We used 250 images obtained from 45 specimens of confirmed malaria infections to test our proposed algorithm. The resulting composite images with all in-focus objects were produced using the proposed OEDoF algorithm. We measured the performance of OEDoF in terms of image clarity (quality) and processing time. The features of interest selected by the OEDoF algorithm are comparable in quality with equivalent regions in images processed by the state-of-the-art complex wavelet EDoF algorithm; however, OEDoF required four times less processing time.
This work presents a modification of the extended depth of field approach for efficiently enhancing microscopic images. This selective object processing scheme used in OEDoF can significantly reduce the overall processing time while maintaining the clarity of important image features. The empirical results from parasite-infected red cell images revealed that our proposed method efficiently and effectively produced in-focus composite images. With the speed improvement of OEDoF, this proposed algorithm is suitable for processing large numbers of microscope images, e.g., as required for medical diagnosis.

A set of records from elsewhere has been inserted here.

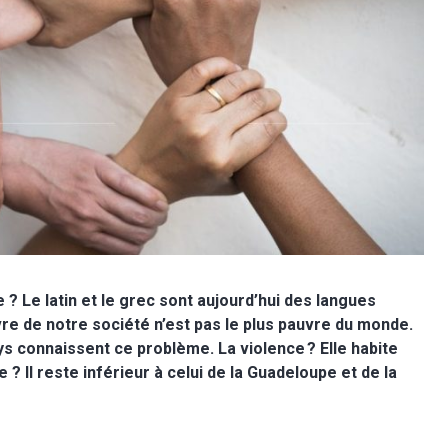
 ? Le latin et le grec sont aujourd’hui des langues
vre de notre société n’est pas le plus pauvre du monde.
s connaissent ce problème. La violence ? Elle habite
e ? Il reste inférieur à celui de la Guadeloupe et de la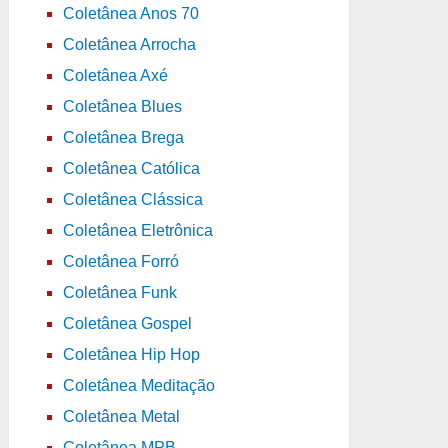
Coletânea Anos 70
Coletânea Arrocha
Coletânea Axé
Coletânea Blues
Coletânea Brega
Coletânea Católica
Coletânea Clássica
Coletânea Eletrônica
Coletânea Forró
Coletânea Funk
Coletânea Gospel
Coletânea Hip Hop
Coletânea Meditação
Coletânea Metal
Coletânea MPB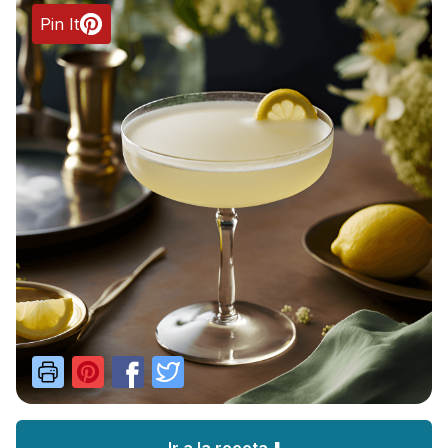
Pin It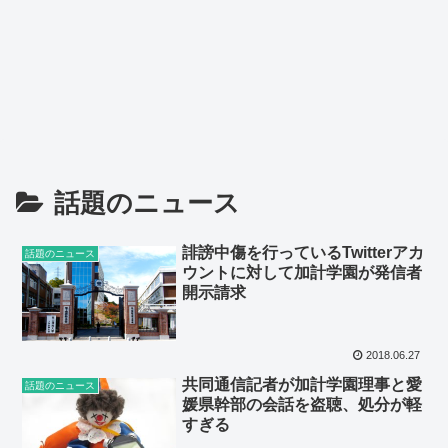
話題のニュース
誹謗中傷を行っているTwitterアカ
話題のニュース
ウントに対して加計学園が発信者
開示請求
2018.06.27
共同通信記者が加計学園理事と愛
話題のニュース
媛県幹部の会話を盗聴、処分が軽
すぎる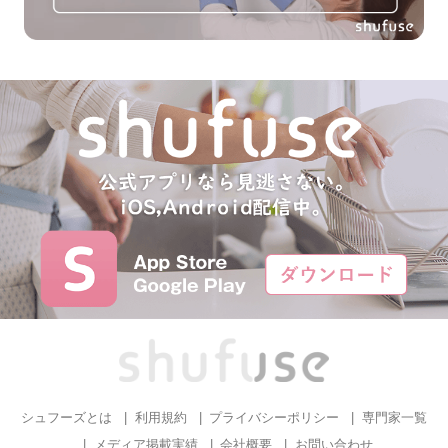
シュフーズとは
利用規約
プライバシーポリシー
専門家一覧
メディア掲載実績
会社概要
お問い合わせ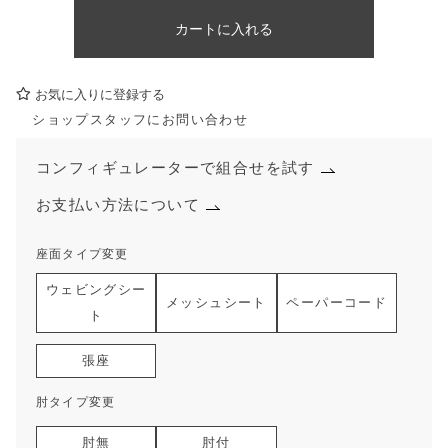
カートに入れる
お気に入りに登録する
ショップスタッフにお問い合わせ
コンフィギュレーターで組合せを試す
お支払い方法について
座面タイプ変更
ウェビングシー
メッシュシート
ペーパーコード
ト
張座
肘タイプ変更
肘無
肘付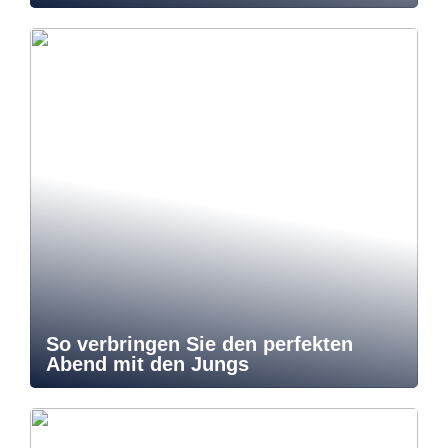
So verbringen Sie den perfekten
Abend mit den Jungs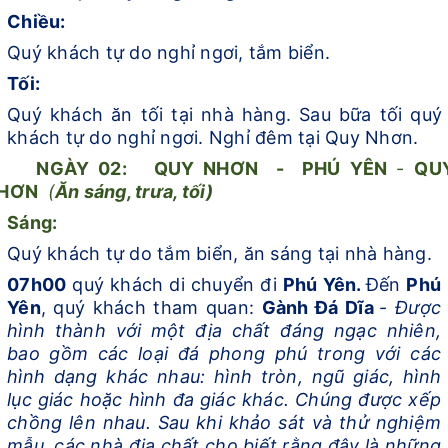
Chiều:
Quý khách tự do nghỉ ngơi, tắm biển.
Tối:
Quý khách ăn tối tại nhà hàng. Sau bữa tối quý
khách tự do nghỉ ngơi. Nghỉ đêm tại Quy Nhơn.
NGÀY
0
2
:
QUY NHƠN - PHÚ YÊN
-
QU
HƠN
(
Ă
n sáng, trưa, tối
)
Sáng:
Quý khách tự do tắm biển, ăn sáng tại nhà hàng.
07h00
quý khách di chuyển đi
Phú Yên.
Đến
Phú
Yên
, quý khách
tham quan:
Gành Đá Dĩa
-
Được
hình thành với một địa chất đáng ngạc nhiên,
bao gồm các loại đá phong phú trong với các
hình dạng khác nhau: hình tròn, ngũ giác, hình
lục giác hoặc hình đa giác khác. Chúng được xếp
chồng lên nhau. Sau khi khảo sát và thử nghiệm
mẫu, các nhà địa chất cho biết rằng đây là những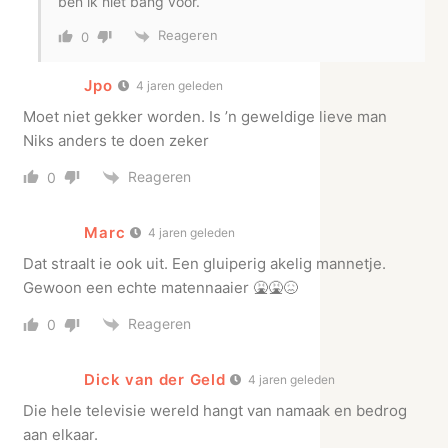
ben ik niet bang voor.
Reageren
0
Jpo
4 jaren geleden
Moet niet gekker worden. Is ’n geweldige lieve man
Niks anders te doen zeker
Reageren
0
Marc
4 jaren geleden
Dat straalt ie ook uit. Een gluiperig akelig mannetje.
Gewoon een echte matennaaier 🤮🤮😖
Reageren
0
Dick van der Geld
4 jaren geleden
Die hele televisie wereld hangt van namaak en bedrog
aan elkaar.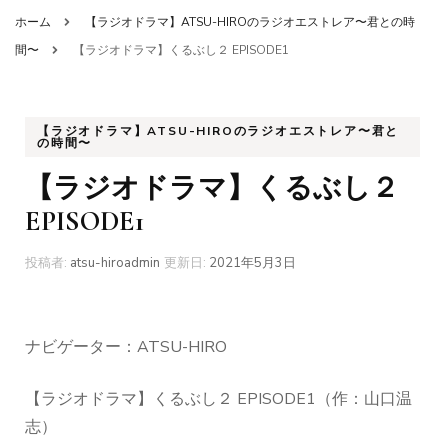
ホーム
【ラジオドラマ】ATSU-HIROのラジオエストレア〜君との時
間〜
【ラジオドラマ】くるぶし２ EPISODE1
【ラジオドラマ】ATSU-HIROのラジオエストレア〜君と
の時間〜
【ラジオドラマ】くるぶし２
EPISODE1
投稿者:
atsu-hiroadmin
更新日:
2021年5月3日
ナビゲーター：ATSU-HIRO
【ラジオドラマ】くるぶし２ EPISODE1（作：山口温
志）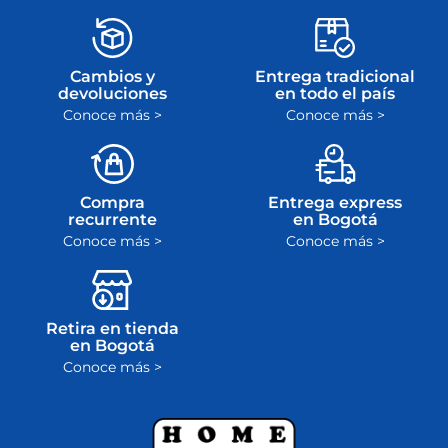
devolvemos el
la garantía en el
dinero
plazo máximo de
ley
Cambios y
Entrega tradicional
devoluciones
en todo el país
Conoce más >
Conoce más >
Compra
Entrega express
recurrente
en Bogotá
Conoce más >
Conoce más >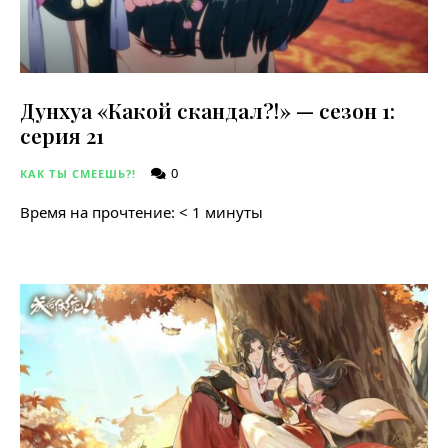
Дунхуа «Какой скандал?!» — сезон 1:
серия 21
0
КАК ТЫ СМЕЕШЬ?!
Время на прочтение:
< 1
минуты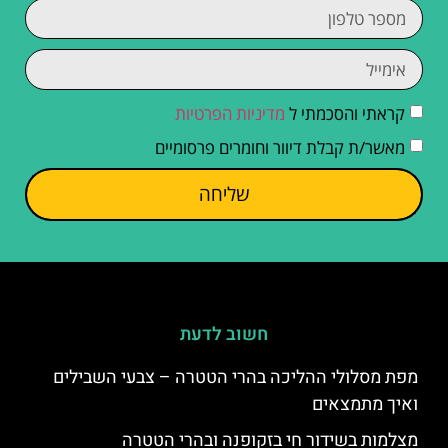
קראתי והסכמתי ל
מדיניות הפרטיות
מאשר/ת קבלת דיוור וחומרים פרסומיים
שליחה
חשוב לדעת
מפת מסלולי ההליכה בהרי הטטרה – צבעי השבילים
ואיך מתמצאים
מצלמות בשידור חי בזקופנה ובהרי הטטרה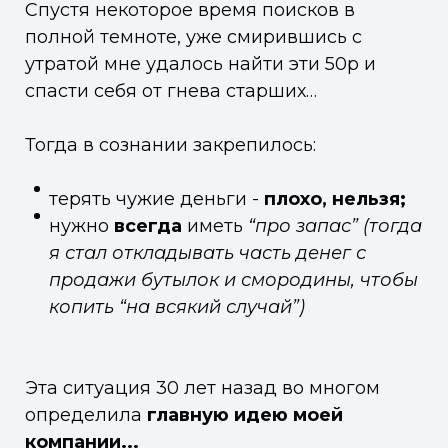
Спустя некоторое время поисков в
полной темноте, уже смирившись с
утратой мне удалось найти эти 50р и
спасти себя от гнева старших…
Тогда в сознании закрепилось:
терять чужие деньги -
плохо, нельзя;
нужно
всегда
иметь
“про запас”
(тогда
я стал откладывать часть денег с
продажи бутылок и смородины, чтобы
копить “на всякий случай”)
Эта ситуация 30 лет назад во многом
определила
главную идею моей
компании...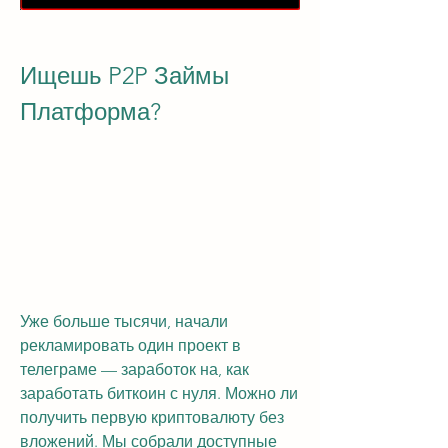
Ищешь P2P Займы 
Платформа?
Уже больше тысячи, начали 
рекламировать один проект в 
телеграме — заработок на, как 
заработать биткоин с нуля. Можно ли 
получить первую криптовалюту без 
вложений. Мы собрали доступные 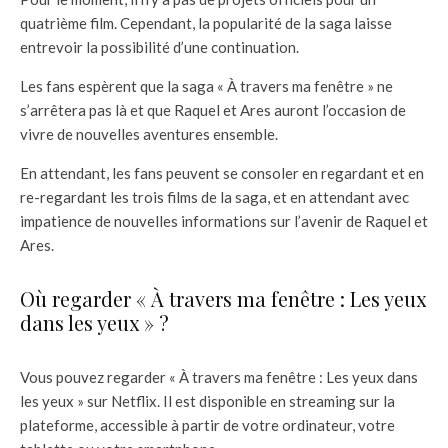
quatrième film. Cependant, la popularité de la saga laisse
entrevoir la possibilité d’une continuation.
Les fans espèrent que la saga « À travers ma fenêtre » ne
s’arrêtera pas là et que Raquel et Ares auront l’occasion de
vivre de nouvelles aventures ensemble.
En attendant, les fans peuvent se consoler en regardant et en
re-regardant les trois films de la saga, et en attendant avec
impatience de nouvelles informations sur l’avenir de Raquel et
Ares.
Où regarder « À travers ma fenêtre : Les yeux
dans les yeux » ?
Vous pouvez regarder « À travers ma fenêtre : Les yeux dans
les yeux » sur Netflix. Il est disponible en streaming sur la
plateforme, accessible à partir de votre ordinateur, votre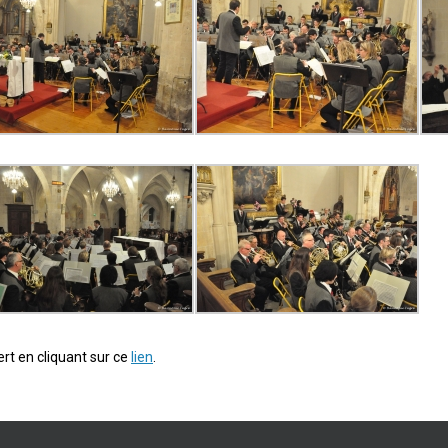
rt en cliquant sur ce
lien
.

显微镜分析要求感兴趣的前景物体(如细胞)处于对焦状态。在典型的显微镜标本中,前景物体可能位于不同的景深上,因此需要采集在不同焦平面拍摄的多张图像。扩展景深(EDoF)技术是一种计算方法,用于将来自不同景深的图像合并成一张所有前景物体都对焦的合成图像。EDoF生成的合成图像可应用于自动图像处理和模式识别系统。然而,当前的EDoF算法计算量很大且不实用,特别是对于像医学诊断这样对样本快速周转很重要的应用。由于前景物体通常只占图像的一小部分,如果只处理前景区域来生成合成图像,EDoF技术可以工作得快得多。我们提出了一种名为基于对象的扩展景深(OEDoF)的新算法来解决这个问题。
OEDoF算法由四个主要模块组成:1)颜色转换,2)对象区域识别,3)良好对比度像素识别和4)细节合并。首先,该算法采用颜色转换来增强对比度,然后识别前景像素。仅使用这些前景像素构建合成图像,这大大减少了计算时间。
我们使用从45个确诊疟疾感染标本中获得的250张图像来测试我们提出的算法。使用提出的OEDoF算法生成了所有对焦物体的合成图像。我们从图像清晰度(质量)和处理时间方面测量了OEDoF的性能。OEDoF算法选择的感兴趣特征在质量上与由最先进的复小波EDoF算法处理的图像中的等效区域相当;然而,OEDoF所需的处理时间少四倍。
这项工作提出了一种扩展景深方法的改进,以有效地增强显微图像。OEDoF中使用的这种选择性对象处理方案可以显著减少整体处理时间,同时保持重要图像特征的清晰度。来自寄生虫感染红细胞图像的实证结果表明,我们提出的方法高效且有效地生成了对焦的合成图像。随着OEDoF速度的提高,该算法适用于处理大量显微镜图像,例如医学诊断所需的图像。